En 1932 la municipalité de Hyacinthe Bellon acheta le café de l’Alcazar et les arènes attenantes. D’important travaux y furent réalisés et, en 1935, à l’occasion des fêtes du moulin de Daudet, furent inaugurés l’actuel Hôtel de Ville et les arènes complètement transformées, en la présence du député maire D’Arles Sixte Quenin et du président Edouard Herriot. C’est la royale du marquis de Baroncelli qui foula la première la piste des nouvelles arènes. A noter pour l’anecdote que la cocarde d’or fut annulée cette année la pour ne pas faire concurrence à cette course !
Depuis sous l’impulsion du club taurin, dont le siège fut transféré en 1935 au bar Modern’, Tous les grands cocardier ont foulé un jour la piste de Fontvieille les Petassa, Gandar, Evèque, Régisseur, Dur, Vovo, Lopez, Cosaque, Joujou, Charmentoun, Rami…….Charlot, Jeanot, Braconnier etc.………( la liste n’est pas exhaustive). pour subir les assauts des as du crochets.

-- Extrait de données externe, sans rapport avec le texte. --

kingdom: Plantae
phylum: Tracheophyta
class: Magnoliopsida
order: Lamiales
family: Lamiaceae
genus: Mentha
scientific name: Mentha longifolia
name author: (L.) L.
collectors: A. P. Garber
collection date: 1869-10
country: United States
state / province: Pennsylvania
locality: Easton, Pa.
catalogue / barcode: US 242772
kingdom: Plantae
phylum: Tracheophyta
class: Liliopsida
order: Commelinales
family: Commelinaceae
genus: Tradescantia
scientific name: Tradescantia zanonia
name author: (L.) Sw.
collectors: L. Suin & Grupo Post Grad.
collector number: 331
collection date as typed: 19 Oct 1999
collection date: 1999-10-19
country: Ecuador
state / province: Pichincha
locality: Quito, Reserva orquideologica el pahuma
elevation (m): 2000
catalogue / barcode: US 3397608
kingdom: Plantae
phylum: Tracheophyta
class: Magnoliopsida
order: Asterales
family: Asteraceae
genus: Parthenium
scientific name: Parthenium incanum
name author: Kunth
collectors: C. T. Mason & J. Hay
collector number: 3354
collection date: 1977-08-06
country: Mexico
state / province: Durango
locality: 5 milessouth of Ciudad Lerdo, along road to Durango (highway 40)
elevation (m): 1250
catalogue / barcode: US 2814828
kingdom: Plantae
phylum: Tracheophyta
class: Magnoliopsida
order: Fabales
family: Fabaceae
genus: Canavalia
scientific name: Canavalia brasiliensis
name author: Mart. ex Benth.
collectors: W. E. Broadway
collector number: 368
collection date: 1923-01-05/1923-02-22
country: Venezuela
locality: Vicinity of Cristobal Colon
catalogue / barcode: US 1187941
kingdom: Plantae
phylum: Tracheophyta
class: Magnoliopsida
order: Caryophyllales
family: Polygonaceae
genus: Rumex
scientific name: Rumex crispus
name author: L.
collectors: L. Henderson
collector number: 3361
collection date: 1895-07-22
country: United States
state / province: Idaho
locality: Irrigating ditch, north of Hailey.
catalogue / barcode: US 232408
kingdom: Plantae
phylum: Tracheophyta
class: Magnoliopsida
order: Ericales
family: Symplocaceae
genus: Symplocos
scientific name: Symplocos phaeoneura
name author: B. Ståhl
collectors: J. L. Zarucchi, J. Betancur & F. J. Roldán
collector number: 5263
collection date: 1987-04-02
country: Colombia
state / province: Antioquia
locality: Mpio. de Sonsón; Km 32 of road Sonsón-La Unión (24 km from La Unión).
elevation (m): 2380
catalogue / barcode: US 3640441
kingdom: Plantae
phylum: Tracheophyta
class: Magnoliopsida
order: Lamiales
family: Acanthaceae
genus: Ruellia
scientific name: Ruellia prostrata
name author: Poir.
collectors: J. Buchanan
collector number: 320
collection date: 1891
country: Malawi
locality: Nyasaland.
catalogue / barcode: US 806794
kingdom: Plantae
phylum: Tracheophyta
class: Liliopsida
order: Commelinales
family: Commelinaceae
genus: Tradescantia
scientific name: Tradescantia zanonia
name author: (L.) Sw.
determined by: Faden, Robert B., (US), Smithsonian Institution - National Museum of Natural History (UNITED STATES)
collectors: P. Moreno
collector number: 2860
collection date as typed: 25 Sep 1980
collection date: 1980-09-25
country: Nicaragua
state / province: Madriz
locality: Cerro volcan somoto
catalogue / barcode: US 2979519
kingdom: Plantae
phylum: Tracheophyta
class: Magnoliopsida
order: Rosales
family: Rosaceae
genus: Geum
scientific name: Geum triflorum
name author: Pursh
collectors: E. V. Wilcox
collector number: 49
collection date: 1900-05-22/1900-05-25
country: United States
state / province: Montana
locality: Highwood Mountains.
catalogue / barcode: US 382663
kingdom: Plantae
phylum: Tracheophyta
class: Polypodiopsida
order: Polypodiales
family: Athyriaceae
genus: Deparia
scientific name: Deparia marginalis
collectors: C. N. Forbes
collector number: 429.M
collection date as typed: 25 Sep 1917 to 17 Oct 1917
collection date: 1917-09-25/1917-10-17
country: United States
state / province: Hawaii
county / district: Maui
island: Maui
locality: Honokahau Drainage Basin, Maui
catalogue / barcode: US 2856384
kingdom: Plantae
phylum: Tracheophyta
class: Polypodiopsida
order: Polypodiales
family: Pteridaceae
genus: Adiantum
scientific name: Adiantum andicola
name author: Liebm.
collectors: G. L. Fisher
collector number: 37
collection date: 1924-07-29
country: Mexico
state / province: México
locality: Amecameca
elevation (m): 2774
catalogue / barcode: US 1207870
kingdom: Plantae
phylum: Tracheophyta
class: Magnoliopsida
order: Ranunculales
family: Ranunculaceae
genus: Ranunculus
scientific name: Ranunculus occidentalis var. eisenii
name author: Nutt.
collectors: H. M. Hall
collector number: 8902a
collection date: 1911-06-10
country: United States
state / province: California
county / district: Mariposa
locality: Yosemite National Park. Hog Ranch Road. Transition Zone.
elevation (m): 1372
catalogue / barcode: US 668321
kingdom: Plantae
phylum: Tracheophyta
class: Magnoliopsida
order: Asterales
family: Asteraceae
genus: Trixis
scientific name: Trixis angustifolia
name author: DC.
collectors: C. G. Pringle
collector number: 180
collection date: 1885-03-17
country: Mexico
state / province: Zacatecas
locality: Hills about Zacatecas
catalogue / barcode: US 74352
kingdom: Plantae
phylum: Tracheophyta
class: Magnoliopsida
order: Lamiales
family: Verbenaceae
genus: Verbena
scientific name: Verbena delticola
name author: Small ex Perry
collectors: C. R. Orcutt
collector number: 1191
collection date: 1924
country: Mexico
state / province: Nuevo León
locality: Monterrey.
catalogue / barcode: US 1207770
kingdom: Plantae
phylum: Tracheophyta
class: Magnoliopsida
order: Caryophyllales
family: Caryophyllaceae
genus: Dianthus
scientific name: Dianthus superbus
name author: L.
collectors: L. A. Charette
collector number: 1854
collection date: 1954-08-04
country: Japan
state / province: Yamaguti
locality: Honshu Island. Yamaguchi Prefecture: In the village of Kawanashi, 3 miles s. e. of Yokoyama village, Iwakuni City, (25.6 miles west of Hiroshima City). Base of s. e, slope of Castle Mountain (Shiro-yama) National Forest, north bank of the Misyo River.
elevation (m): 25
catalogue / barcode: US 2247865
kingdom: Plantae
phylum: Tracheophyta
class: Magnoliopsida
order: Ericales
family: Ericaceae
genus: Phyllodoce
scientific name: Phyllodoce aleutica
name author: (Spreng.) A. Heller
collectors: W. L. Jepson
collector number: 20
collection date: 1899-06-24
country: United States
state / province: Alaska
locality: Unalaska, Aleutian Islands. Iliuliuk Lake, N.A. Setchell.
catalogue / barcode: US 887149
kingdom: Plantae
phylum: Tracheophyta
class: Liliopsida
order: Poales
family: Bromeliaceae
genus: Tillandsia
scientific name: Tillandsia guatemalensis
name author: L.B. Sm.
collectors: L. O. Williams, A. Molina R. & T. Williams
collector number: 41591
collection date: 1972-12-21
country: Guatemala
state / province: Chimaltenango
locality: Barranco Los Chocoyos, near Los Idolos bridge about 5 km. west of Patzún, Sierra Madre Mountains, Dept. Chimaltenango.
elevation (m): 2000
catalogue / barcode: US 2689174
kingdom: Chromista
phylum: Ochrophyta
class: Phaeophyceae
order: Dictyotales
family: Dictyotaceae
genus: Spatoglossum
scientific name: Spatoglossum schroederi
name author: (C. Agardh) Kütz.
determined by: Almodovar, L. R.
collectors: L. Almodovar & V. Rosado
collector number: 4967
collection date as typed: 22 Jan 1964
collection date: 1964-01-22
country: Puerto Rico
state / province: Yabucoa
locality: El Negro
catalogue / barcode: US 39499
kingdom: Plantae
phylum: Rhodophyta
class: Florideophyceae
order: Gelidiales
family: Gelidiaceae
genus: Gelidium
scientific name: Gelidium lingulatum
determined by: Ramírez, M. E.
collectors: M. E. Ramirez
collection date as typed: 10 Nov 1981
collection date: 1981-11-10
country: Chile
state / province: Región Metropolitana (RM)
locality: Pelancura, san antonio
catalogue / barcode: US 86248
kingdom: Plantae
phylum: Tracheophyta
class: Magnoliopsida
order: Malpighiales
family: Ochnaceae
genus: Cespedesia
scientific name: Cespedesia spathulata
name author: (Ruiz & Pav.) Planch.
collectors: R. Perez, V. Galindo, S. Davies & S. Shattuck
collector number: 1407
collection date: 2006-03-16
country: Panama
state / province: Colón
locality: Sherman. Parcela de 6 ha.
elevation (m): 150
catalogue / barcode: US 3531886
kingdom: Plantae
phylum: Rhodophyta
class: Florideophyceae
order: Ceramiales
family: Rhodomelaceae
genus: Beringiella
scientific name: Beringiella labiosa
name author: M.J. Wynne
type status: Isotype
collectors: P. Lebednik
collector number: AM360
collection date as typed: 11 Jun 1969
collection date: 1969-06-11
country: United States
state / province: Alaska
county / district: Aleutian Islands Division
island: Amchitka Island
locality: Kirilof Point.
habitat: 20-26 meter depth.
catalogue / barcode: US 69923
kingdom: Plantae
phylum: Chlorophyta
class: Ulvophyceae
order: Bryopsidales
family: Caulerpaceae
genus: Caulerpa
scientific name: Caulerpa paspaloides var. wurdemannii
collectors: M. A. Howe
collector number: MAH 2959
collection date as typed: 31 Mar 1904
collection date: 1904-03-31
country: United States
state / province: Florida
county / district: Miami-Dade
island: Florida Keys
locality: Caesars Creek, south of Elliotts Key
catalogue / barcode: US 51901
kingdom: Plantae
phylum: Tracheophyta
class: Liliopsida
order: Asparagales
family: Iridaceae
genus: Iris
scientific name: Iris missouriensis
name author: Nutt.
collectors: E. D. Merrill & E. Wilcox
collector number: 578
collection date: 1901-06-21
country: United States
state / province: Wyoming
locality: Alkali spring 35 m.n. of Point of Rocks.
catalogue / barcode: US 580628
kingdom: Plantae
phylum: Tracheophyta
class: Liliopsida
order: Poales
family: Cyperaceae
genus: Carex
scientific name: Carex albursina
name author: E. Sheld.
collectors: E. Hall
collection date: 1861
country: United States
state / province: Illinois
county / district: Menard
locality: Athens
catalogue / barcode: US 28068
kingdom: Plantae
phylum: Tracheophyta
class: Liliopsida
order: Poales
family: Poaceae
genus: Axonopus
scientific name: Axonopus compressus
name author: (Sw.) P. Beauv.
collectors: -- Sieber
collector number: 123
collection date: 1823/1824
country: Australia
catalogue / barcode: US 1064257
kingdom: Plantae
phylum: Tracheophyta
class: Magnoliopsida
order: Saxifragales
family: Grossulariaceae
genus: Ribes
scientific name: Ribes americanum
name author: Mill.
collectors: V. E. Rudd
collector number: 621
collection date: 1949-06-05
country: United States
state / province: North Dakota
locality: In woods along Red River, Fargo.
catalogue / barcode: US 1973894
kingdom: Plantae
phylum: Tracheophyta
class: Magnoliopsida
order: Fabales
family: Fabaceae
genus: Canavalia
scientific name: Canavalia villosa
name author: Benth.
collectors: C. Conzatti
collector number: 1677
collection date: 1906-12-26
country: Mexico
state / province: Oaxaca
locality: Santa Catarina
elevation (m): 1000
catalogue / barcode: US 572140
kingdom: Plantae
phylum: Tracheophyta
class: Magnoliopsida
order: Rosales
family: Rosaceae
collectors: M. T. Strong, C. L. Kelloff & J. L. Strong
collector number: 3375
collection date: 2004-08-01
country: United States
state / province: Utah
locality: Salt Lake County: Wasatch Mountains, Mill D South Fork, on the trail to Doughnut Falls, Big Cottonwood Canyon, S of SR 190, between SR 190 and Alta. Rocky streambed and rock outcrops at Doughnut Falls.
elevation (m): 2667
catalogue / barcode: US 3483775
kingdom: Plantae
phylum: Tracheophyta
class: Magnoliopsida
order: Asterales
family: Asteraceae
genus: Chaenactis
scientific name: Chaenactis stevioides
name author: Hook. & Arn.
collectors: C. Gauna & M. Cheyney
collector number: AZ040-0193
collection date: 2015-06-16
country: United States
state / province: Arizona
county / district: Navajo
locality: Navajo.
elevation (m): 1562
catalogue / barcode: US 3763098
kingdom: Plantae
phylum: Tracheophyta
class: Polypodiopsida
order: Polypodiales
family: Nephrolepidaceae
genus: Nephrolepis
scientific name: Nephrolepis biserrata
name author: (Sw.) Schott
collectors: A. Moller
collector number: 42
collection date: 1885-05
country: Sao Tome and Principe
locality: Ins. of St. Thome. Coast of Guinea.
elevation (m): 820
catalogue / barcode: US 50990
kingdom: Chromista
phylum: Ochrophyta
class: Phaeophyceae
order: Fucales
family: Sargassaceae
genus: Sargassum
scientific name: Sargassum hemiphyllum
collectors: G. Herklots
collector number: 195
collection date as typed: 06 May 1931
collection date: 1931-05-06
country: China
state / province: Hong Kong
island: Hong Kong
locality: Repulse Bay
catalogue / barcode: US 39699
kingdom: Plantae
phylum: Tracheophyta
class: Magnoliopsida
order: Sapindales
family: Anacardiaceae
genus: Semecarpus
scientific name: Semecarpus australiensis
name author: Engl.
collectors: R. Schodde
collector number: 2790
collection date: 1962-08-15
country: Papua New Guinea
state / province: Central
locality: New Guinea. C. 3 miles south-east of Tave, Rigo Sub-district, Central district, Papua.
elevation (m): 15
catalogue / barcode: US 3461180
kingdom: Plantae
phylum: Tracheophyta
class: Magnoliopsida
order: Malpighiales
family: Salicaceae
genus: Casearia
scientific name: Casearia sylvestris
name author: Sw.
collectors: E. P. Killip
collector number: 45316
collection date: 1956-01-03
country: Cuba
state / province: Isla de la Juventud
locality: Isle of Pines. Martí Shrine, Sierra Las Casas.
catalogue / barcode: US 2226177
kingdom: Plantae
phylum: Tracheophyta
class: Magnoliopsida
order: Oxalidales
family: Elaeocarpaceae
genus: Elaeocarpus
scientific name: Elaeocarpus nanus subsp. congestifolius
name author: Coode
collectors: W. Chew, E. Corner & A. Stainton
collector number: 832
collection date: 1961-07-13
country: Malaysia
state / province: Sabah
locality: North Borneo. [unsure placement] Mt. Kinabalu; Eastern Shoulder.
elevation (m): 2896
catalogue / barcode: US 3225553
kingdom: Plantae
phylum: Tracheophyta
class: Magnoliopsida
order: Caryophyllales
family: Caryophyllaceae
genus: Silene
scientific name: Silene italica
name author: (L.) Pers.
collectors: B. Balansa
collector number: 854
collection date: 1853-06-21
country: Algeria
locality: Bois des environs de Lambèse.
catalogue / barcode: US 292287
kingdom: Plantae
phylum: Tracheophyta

Le club fut l’un des tous premiers à organiser des courses royales dés 1936, toutes les vedettes tels le Gandar qui le 16 août 1955 avec la royale de Blatiere et bien sur la vedette locale Manolo Falomir obligea les responsables du club a fermer les arènes après y avoir entassé plus de deux mille personnes. Les personnes restée dehors enfoncèrent la porte pour se placer en contre piste mêmes les portiers furent coincés à leurs postes effarés. Le club a également en mémoire la date du 10 août 1951 et la fantastique course du Vovo qui fut affronté ce jour là par un tout jeune raseteur local nommé Manolo Falomir et qui passa immédiatement au grade d’idole.
De nouveaux aménagements eurent lieu en 1976 avec notamment la mise en place de contre barrières devant le grand portail d’entrée et le toril, elles furent remises aux normes de sécurité en 1998 pour le centenaire.
Trois jubilés furent organisés Daniel Pellegrin avec la despedida de Joujou de Laurent en 1978, Robert Archet en 1992 et Laurent Baldet en même temps que la despedida des cocardiers Vincent de Ribaud et Braconnier de Fabre Mailhan en 2000 et le club participa au jubilé de Gérard Barbeyrac qui se fit à Mouries.
Les saisons Fontvieilloises sont axées sur des dates traditionnelles que sont le 1er mai et le lundi de pentecôte la fête votive le premier dimanche d’août et la fête du club taurin le dernier dimanche d’août. Le Crochet d’argent le trophée local qui récompense le meilleur raseteur de la saison des AS à Fontvieille existe depuis maintenant 35 ans, le grand prix Manolo Falomir depuis 5 ans le dimanche de la fête votive et le Taü d’argent depuis 6 ans le lundi de la fête votive réservé aux taü neufs. A bientôt sur nos gradins afin d’écrire ensemble de nouvelles pages de bouvine.